Beyond the potential to replace cash, CBDCs could also have wider implications on the current financial system, potentially leading to the end of traditional banking and giving more control to governments.

All this to say, it looks like we may be entering the era of digital money sooner than expected.

Frequently Asked Questions (FAQ)

Q: What are the differences between CBDCs and cash?

A: The biggest difference between CBDCs and cash is that CBDCs are digital, while cash is physical. This means that transactions with CBDCs can be done quickly and easily online, while transactions with cash need to be done in person.

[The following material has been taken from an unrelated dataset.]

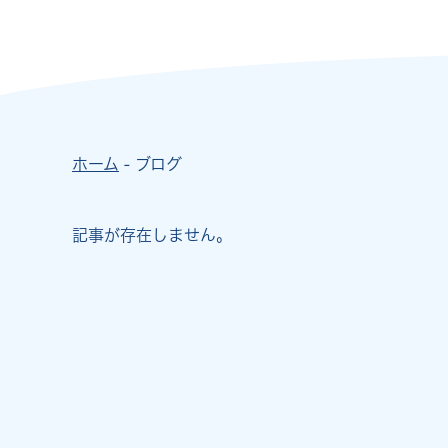
ホーム
- ブログ
記事が存在しません。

Additionally, CBDCs offer more security than cash as they are encrypted and authenticated.

Q: Is it possible for CBDCs to replace cash?

A: It is possible that CBDCs could replace cash in the future, but there are a few factors that must be considered first. These include legal and regulatory implications, public perception and trustworthiness, and convenience. Only time will tell if this new form of digital money will become the primary way people exchange value.

Q: What implications could the adoption of CBDCs have on the current financial system?

A: The adoption of CBDCs could have a huge impact on the current financial system. It could lead to the end of traditional banking as we know it currently, as well as giving more control to governments. Additionally, it could mean more security for users when transacting online.

Q: What should people consider before CBDCs can truly replace cash?

A: People should consider factors such as legal and regulatory implications, public perception and trustworthiness, and convenience before CBDCs can become a replacement for cash. Additionally, it would be important to ensure that everyone has access to the necessary technology in order for CBDCs to be used as a primary form of currency.